Red Bean, Chicken And Sweet Potato Stew
INGREDIENTS
  • 2 15 ounce can no-salt-added red beans, rinsed and drained
  • 4 cups peeled, cubed sweet potatoes (about 1 pound)
  • 8 ounces boneless chicken breasts, cut into bite-size pieces
  • 8 ounces boneless chicken thighs, cut into bite-size pieces
  • 2 14 1/2 ounce can reduced-sodium chicken broth
  • 2 1/2 cups chopped green sweet peppers (2 large)

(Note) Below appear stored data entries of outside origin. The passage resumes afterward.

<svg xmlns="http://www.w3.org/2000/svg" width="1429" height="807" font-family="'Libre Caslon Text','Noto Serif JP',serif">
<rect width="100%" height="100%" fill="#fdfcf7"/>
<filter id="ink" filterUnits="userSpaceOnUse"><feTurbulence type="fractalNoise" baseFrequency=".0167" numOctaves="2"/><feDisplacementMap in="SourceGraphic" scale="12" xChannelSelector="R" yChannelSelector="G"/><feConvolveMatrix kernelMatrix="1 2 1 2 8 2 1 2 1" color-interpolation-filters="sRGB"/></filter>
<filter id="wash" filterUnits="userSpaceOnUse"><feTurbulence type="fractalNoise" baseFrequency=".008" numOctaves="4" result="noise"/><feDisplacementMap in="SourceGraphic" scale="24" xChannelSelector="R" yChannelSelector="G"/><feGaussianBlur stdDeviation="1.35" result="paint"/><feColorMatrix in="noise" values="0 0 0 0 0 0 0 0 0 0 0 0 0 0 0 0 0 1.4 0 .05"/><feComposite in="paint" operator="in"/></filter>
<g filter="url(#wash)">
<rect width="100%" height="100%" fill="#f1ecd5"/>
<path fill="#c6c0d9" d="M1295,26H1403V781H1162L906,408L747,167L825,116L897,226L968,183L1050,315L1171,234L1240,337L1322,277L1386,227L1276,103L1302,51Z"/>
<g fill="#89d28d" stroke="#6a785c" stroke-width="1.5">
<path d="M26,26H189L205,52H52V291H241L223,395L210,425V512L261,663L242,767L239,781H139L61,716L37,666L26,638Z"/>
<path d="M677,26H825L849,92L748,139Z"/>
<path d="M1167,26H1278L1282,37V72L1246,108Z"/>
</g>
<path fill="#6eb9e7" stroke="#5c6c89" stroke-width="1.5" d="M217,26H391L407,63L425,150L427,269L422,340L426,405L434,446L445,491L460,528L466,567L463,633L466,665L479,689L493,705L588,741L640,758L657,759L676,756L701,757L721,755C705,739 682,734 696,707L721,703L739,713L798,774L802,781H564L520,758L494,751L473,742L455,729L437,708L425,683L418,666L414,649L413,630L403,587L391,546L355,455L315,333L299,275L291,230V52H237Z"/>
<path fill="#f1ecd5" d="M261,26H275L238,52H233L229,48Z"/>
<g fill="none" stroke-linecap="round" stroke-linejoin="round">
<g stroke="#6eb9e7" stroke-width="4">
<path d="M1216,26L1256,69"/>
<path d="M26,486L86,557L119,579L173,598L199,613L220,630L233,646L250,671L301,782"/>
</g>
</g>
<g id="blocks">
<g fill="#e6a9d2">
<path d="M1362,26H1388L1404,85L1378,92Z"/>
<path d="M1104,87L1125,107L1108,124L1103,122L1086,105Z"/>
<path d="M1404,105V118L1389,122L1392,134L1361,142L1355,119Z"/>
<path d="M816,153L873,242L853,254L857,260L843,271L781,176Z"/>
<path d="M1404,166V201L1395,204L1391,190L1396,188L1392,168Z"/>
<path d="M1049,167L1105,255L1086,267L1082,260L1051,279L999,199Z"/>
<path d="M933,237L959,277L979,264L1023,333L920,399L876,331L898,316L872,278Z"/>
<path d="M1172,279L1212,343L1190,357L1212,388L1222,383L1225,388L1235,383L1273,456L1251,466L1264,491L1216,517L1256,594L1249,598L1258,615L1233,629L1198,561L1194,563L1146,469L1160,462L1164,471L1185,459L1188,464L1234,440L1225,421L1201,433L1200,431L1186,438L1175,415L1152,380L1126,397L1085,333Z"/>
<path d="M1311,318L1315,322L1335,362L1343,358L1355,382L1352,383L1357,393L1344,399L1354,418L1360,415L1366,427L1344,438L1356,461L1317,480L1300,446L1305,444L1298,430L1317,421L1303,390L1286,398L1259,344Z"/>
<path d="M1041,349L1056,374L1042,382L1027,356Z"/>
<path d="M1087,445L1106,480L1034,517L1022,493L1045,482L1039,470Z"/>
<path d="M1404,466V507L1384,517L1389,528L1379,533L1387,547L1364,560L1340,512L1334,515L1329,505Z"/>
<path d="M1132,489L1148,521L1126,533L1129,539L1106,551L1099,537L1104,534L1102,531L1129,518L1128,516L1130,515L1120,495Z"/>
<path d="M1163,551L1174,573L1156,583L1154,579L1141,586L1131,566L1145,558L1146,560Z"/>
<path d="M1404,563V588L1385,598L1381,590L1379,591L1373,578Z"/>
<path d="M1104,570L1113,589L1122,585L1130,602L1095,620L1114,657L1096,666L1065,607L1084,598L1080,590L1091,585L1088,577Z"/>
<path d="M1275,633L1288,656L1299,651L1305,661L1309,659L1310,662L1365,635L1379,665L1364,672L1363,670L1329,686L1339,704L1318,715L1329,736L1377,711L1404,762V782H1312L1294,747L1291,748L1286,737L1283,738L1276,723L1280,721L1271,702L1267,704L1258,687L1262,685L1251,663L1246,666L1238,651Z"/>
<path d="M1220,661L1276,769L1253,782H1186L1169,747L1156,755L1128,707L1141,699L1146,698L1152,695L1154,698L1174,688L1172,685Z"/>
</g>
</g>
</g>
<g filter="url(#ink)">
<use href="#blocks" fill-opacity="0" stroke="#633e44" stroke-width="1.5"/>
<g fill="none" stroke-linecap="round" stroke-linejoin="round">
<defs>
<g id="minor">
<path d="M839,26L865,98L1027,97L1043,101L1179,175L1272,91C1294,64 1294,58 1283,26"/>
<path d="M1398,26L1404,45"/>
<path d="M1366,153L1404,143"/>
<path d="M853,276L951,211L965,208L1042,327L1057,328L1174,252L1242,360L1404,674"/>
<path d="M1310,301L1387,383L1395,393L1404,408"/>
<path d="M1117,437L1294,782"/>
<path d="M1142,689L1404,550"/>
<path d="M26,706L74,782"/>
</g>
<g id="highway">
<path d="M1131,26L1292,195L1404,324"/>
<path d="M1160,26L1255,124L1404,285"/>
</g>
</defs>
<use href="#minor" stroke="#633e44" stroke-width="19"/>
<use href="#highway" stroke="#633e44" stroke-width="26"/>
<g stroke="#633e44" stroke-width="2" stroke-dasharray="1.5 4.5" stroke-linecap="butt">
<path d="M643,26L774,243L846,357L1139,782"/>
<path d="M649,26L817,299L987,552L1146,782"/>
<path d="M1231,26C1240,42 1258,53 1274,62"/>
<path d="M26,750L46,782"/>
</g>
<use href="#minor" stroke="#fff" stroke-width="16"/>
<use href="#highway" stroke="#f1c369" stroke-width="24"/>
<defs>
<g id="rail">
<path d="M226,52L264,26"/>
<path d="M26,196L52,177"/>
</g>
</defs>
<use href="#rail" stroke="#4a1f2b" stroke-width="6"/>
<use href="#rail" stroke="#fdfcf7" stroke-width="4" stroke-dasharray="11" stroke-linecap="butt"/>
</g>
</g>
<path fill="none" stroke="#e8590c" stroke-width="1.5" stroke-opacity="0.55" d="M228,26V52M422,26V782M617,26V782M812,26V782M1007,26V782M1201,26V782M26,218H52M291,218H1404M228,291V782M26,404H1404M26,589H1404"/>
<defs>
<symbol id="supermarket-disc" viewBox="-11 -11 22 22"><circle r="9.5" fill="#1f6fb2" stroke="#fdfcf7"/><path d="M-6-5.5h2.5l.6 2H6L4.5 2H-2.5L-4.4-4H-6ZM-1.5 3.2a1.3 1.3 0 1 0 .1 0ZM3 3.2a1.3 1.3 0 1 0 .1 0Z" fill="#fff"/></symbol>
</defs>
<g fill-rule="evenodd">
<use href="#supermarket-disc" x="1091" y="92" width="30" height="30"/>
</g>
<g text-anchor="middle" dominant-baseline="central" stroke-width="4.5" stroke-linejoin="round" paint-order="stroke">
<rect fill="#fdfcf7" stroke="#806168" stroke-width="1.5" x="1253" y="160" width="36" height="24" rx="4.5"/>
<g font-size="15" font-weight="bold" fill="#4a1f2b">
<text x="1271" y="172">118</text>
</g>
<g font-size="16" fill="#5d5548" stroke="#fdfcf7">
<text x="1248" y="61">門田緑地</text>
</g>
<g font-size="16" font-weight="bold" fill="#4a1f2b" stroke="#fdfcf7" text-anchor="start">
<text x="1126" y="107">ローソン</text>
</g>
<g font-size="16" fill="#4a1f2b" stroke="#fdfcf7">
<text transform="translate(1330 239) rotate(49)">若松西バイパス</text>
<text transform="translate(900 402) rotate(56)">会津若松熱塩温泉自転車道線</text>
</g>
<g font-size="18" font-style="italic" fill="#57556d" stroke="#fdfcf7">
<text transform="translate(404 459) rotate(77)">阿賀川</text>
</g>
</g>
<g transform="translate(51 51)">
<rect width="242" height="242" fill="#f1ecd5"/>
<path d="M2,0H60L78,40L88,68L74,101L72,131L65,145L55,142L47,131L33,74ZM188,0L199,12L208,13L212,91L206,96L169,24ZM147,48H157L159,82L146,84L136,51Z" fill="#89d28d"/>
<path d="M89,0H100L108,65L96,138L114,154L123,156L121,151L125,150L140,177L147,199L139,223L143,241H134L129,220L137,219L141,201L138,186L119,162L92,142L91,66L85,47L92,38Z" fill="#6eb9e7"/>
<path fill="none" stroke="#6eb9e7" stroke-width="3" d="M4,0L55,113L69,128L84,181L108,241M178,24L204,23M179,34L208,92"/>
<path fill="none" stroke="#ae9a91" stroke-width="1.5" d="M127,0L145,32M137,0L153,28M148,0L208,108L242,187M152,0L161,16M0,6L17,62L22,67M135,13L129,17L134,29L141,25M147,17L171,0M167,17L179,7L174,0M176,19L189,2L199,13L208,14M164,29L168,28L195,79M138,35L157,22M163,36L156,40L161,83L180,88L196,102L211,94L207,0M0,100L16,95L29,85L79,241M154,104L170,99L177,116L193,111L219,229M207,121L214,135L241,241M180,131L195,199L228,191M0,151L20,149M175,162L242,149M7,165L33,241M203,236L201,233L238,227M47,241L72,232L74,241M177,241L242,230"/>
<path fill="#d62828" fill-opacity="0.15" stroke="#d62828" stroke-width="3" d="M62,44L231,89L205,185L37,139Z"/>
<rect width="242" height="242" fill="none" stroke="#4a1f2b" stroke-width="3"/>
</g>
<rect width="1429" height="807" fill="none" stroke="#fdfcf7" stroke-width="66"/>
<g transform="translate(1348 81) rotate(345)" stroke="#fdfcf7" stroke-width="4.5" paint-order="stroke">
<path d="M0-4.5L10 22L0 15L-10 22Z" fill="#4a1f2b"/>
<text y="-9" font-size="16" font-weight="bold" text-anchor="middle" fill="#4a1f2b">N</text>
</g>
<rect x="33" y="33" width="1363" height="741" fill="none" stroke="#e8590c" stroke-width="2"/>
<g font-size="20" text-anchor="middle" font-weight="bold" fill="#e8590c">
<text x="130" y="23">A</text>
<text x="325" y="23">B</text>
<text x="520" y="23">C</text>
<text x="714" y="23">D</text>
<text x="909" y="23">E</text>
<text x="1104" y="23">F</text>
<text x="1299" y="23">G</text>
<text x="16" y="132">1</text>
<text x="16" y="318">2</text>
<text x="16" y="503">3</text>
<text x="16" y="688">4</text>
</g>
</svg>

  • 1 14 1/2 ounce can no-salt-added diced tomatoes, undrained
  • 1 10 ounce can tomatoes and chopped green chiles, undrained
  • 1 tablespoon Cajun seasoning
  • 2 cloves garlic, minced
  • 1/4 cup creamy peanut butter
  • Snipped fresh cilantro
  • Chopped peanuts (optional)
DIRECTIONS
  1. In a 5- to 6-quart slow cooker combine beans, sweet potatoes, chicken, broth, sweet peppers, diced tomatoes, tomatoes and green chiles, Cajun seasoning, and garlic.
  2. Cover and cook on low-heat setting for 10 to 12 hours or on high-heat setting for 5 to 6 hours.
  3. Remove 1 cup hot liquid from cooker.
  4. Whisk in peanut butter.
  5. Stir into mixture in cooker.
RECIPE BACKSTORY
The peanut butter base of this soup gives it a pleasantly nutty flavor.